Öyle ki, CHP farklı düşünse bile sözünü kurarken İyi Parti’yi kolluyor; İyi Parti ise “aman saldırı almayayım, milletvekili ve üye kaybetmeyeyim” mantığıyla, MHP’nin suçlayıcı salvolarından korkuya kapılıyor. Geniş bir toplum kesimi muhalefet blokunu desteklediği halde, bu iki parti manâsız ve yararsız bir döngünün içinde debelenip duruyor.
Böyle bir görüntü veren ittifakın istikrarı, geleceği, seçimi kazanma kapasitesi ister istemez sorgulanıyor. Gelecek ve DEVA partilerinin de katılımıyla muhtemel büyümenin hesapları yapılırken, beri yandan HDP konusunda sürekli sınır çizilmesi, oy dengesi gerçekliği dikkate alındığında iyice kuşku yaratıyor.
Gerek AK Parti ve gerekse MHP, Millet İttifakı’nı dumura uğratmak için HDP’ye yüklenmenin en uygun saldırı taktiği olduğunu tesbit etmiş durumda. İyi Parti ve CHP’yi “ihanet içinde olmak ve terör örgütüyle işbirliği yapmak”la, “terör örgütünün siyasi koluyla iş tutmak”la suçluyor ve sonuç da alıyorlar.
Yani, bu ittifakın yumuşak karnı HDP’dir; “ne bulursan onunla vur, mutlaka sonuç alırsın” diye hesap ediyorlar. Böyle durumlarda Millet İttifakı ortaklarının sergilediği ürkek tavır işlerini kolaylaştırıyor.
Korkunun faydası yok
Halbuki HDP Mecliste onlarca milletvekili bulunan, bölgesini yöneten, demokratik ve yasal zeminde mücadele veren, 15 Temmuz darbesine direnmiş bir parti. Hakkında bir kapatma dâvâsı olmadığı halde, bütün bu gerçekleri gözlerden saklayan ırkçı ve milliyetçi propaganda karşısında CHP ve İyi Parti’nin ellerinin ayaklarının birbirine dolanması, ittifakın geleceği açısından ciddi bir sorun olarak görünüyor.
CHP İyi Parti’nin kopmasından ve ittifakın güç kaybetmesinden korkuyor; İyi Parti ise milliyetçi ve ırkçı demagojinin bünyesinde ve seçmeninde yıkıcı etki yapmasından çekiniyor.
Hatırlayalım, dokunulmazlıklar konusu Meclise geldiğinde CHP’nin bu endişeye teslim olması, hem kendisi hem de bütün ülke için vahim bir sonuca yol açmıştı. Ardından iktidarın hukuk dışı uygulamaları yağmur gibi gelmişti.
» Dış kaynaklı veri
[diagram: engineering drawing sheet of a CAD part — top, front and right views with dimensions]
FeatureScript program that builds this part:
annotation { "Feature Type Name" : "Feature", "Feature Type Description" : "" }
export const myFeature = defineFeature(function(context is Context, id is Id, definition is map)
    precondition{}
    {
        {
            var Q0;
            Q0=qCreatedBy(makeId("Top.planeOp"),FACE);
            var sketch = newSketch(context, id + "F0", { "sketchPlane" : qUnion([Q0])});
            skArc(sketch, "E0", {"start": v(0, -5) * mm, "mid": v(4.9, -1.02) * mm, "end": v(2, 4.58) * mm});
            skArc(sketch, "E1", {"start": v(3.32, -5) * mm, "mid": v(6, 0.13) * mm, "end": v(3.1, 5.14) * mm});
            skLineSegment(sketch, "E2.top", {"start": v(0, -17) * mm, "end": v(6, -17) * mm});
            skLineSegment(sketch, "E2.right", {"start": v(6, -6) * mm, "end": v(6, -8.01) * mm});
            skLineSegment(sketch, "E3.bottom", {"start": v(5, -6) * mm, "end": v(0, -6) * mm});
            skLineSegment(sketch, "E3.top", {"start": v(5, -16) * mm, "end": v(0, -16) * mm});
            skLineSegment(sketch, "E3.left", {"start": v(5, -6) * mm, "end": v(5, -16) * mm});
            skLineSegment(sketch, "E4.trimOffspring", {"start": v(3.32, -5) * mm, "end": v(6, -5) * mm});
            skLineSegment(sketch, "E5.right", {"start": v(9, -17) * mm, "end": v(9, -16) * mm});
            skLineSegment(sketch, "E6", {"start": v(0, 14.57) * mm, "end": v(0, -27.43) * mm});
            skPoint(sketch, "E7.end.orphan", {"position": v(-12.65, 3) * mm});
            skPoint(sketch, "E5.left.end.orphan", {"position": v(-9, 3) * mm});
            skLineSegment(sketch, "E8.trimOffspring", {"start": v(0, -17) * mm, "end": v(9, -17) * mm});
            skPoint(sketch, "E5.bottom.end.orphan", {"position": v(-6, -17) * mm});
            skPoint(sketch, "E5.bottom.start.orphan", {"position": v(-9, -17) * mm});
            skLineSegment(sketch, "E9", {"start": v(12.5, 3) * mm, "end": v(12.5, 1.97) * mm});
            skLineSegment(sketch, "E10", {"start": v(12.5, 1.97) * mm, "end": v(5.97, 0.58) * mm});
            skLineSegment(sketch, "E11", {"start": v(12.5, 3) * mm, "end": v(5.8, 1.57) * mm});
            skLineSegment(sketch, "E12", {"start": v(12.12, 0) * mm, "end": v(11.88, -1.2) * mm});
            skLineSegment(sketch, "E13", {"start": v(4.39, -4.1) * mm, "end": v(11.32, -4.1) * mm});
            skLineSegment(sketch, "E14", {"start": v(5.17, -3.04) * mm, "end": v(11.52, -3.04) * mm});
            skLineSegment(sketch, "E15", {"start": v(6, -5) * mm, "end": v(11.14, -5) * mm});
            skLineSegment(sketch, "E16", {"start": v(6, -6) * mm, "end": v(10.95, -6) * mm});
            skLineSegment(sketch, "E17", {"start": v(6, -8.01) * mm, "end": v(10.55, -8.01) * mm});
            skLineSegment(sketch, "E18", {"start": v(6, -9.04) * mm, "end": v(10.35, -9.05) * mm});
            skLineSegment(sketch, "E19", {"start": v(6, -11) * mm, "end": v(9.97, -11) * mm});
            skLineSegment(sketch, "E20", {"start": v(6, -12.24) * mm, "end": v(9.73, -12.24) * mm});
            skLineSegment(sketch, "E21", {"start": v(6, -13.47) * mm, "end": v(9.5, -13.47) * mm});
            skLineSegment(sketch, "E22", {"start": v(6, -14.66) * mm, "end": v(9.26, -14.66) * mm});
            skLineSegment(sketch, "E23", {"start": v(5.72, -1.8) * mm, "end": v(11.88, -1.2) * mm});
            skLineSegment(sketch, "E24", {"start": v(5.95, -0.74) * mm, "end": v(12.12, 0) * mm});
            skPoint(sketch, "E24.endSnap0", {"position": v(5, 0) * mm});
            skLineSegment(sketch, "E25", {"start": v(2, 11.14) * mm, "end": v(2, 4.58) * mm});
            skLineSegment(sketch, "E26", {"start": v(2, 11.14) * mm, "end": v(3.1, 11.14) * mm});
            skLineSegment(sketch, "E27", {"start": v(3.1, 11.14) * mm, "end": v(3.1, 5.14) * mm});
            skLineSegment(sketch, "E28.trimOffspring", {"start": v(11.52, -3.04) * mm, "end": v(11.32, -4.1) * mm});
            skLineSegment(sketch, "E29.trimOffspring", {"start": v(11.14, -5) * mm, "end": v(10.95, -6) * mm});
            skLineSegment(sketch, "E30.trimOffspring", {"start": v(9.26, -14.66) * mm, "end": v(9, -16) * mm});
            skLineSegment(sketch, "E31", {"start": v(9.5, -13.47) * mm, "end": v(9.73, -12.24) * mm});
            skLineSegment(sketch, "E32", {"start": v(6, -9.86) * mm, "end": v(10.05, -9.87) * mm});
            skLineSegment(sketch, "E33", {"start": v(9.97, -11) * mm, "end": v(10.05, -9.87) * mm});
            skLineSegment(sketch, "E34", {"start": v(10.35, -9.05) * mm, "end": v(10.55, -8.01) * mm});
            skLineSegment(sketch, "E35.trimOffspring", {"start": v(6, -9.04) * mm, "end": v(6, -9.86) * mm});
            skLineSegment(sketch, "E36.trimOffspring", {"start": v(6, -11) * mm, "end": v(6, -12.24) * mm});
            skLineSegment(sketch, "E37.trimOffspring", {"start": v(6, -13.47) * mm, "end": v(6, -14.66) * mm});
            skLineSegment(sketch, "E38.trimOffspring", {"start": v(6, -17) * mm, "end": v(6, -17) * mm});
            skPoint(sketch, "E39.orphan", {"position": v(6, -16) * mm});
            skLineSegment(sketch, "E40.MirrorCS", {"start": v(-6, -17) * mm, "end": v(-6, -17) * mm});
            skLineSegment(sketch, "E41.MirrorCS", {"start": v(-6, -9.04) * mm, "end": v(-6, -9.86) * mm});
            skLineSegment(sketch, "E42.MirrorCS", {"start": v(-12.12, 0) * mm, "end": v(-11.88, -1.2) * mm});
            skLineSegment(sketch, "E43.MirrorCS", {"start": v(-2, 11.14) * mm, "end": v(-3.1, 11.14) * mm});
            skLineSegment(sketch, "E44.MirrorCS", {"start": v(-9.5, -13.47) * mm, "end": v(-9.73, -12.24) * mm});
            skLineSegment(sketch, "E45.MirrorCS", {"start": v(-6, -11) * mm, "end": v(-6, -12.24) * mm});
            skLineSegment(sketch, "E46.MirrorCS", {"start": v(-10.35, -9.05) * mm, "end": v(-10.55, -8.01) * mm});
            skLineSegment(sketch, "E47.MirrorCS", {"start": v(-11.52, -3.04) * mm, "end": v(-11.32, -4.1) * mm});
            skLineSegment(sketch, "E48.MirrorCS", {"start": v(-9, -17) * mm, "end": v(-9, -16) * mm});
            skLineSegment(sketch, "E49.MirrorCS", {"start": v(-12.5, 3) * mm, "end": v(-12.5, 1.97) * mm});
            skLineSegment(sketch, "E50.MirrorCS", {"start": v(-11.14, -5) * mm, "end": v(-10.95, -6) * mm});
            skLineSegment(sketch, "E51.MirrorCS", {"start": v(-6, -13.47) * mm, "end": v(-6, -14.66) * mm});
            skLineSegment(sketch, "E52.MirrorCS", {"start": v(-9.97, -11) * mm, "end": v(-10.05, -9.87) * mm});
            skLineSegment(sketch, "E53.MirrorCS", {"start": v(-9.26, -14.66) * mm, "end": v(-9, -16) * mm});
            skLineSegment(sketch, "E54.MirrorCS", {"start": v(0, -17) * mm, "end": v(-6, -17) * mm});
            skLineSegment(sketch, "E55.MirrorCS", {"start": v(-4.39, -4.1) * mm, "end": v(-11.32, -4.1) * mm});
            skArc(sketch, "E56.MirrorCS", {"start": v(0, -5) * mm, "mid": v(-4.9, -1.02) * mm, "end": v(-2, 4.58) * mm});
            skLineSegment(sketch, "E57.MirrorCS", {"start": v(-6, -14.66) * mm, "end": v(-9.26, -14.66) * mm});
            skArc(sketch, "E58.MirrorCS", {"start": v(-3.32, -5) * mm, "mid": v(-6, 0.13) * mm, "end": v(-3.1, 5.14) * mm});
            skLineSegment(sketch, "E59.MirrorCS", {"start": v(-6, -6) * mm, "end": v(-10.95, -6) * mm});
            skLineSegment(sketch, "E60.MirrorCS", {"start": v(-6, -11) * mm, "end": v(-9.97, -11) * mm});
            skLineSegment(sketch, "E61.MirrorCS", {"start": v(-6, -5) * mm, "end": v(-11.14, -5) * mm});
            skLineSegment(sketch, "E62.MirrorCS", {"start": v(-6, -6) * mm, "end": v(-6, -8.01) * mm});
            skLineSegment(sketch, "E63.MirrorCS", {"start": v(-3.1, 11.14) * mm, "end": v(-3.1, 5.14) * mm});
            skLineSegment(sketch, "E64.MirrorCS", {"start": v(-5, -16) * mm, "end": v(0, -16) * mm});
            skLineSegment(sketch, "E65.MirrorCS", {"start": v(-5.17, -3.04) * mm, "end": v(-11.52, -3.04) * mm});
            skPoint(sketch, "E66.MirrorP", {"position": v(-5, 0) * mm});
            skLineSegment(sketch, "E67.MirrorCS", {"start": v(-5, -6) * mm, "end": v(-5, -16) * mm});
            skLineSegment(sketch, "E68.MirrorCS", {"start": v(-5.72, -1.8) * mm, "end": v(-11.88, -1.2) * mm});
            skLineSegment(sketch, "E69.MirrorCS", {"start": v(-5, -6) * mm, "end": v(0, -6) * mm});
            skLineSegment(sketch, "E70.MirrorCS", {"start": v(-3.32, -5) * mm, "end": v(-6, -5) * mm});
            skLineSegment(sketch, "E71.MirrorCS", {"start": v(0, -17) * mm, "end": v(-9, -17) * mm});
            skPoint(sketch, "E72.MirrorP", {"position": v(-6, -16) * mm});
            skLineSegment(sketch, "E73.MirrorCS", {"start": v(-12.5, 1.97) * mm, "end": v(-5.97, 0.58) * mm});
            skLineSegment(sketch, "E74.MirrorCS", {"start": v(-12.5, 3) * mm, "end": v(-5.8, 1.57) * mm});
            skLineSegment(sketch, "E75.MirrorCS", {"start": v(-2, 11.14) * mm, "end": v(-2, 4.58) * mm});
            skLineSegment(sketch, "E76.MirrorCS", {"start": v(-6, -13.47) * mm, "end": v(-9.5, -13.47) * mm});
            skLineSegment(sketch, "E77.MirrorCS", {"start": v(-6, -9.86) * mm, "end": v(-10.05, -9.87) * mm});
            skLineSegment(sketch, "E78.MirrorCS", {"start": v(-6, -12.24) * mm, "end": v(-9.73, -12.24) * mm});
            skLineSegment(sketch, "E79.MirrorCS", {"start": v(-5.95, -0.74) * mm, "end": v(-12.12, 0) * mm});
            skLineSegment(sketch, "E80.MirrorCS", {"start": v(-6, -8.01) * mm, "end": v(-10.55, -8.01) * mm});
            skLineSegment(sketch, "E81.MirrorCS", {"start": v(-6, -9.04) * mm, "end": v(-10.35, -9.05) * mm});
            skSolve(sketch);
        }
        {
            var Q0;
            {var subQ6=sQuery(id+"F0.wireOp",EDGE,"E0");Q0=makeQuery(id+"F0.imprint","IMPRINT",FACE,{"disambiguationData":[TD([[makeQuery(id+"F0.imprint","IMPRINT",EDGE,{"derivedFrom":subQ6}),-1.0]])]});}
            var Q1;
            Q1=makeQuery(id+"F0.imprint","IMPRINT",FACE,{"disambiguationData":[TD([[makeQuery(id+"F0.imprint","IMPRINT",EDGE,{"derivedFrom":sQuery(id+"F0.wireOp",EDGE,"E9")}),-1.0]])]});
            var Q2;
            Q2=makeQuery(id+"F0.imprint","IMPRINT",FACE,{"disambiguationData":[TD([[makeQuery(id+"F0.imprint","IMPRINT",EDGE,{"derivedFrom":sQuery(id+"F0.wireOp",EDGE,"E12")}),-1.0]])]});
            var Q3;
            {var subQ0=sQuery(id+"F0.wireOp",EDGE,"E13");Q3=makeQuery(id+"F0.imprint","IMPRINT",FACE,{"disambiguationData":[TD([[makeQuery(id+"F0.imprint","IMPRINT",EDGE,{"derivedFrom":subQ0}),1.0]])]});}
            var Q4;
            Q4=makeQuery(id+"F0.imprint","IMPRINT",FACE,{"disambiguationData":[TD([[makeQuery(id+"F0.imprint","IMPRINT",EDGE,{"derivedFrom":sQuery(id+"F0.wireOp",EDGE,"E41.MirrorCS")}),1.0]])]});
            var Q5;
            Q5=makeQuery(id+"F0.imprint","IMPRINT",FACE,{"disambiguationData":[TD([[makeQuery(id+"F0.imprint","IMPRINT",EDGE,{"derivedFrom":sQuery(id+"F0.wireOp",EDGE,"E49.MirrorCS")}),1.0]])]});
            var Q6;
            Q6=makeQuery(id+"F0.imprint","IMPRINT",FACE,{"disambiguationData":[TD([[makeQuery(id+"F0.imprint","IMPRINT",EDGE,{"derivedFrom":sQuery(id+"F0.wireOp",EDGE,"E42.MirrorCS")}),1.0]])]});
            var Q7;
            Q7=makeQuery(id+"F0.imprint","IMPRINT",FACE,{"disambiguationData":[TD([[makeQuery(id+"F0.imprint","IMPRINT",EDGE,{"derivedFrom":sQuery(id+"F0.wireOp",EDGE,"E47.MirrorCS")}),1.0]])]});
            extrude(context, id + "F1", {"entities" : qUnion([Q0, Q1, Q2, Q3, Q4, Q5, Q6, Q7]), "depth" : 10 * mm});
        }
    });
Aslında, Cumhur İttifakı’nın HDP hakkında yürüttüğü suçlayıcı ve dışlayıcı propagandanın muhalefet seçmenlerini etkileme gücü çok azaldı. Dönemin değişmekte olduğunu CHP ve İyi Parti’nin de görmesi beklenir. En azından son seçimlerde birçok şehirdeki hava bunun açık işaretlerini verdi, demagojik propagandanın temelsizliği iyice açığa çıktı.
Artık tıkanma belirtileri gösteren “HDP’ye mesafeli durma, resmiyet düzeyinde ittifak ortağı saymama ve muhatap almama” politikasının, bumerang gibi geri dönüp Millet İttifakı’nı vurması da ihtimal dışı değil. Çünkü söz konusu parti açısından tahammülü zor bir tablo doğmuş durumda.
Esasen iktidarın HDP hakkında yürüttüğü “terör örgütünün siyasi kolu… terör örgütüyle arasına sınır çekmiyor” gibi söylemlerle bu partinin seçmenini ondan uzaklaştırma ve partiyi marjinalleştirme hesabı boşa çıktı. Zaten toplumun geniş bir kesiminde bu yaklaşım hukuki, meşru ve adil de bulmuyor.
İttifak partilerinden “HDP ile seçim sürecinde bağ kuruldu mu, kurulmadı mı” diye tartışmak yerine, Kürt sorununu da çözmeye aday olarak ortaya çıkmaları bekleniyor. Böyle geniş vizyonlu bir adımın Türkiye’nin siyasal havasını hayli değiştireceği tahmin edilebilir.
Sonuç olarak, mevcut ürkek politika tıkandı ve sürdürülebilirliği kalmadı. Millet İttifakı’nın varlığına ve gelişmesine bir katkı sunmuyor. Israr edildiği takdirde, işlerinin pek kolay olmayacağı görülüyor.
HDP’nin kendisinden ve PKK’dan kaynaklanan tıkanma ise başka bir yazının konusu.